* [What needs to be done]:
The entries are to be reproduced verbatim, with all pictures omitted.

* [Extracted page text data]:

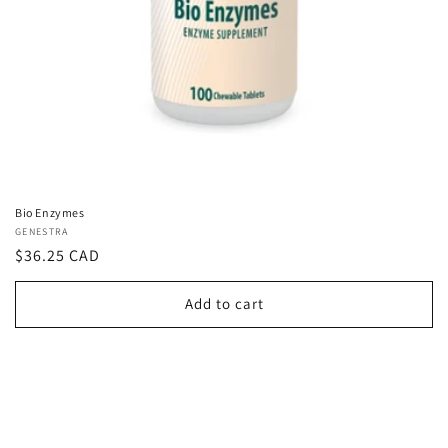
Bio Enzymes
Vendor:
GENESTRA
Regular
$36.25 CAD
price
Add to cart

* [Your response]:
Bio Enzymes
Vendor:
GENESTRA
Regular
$36.25 CAD
price
Add to cart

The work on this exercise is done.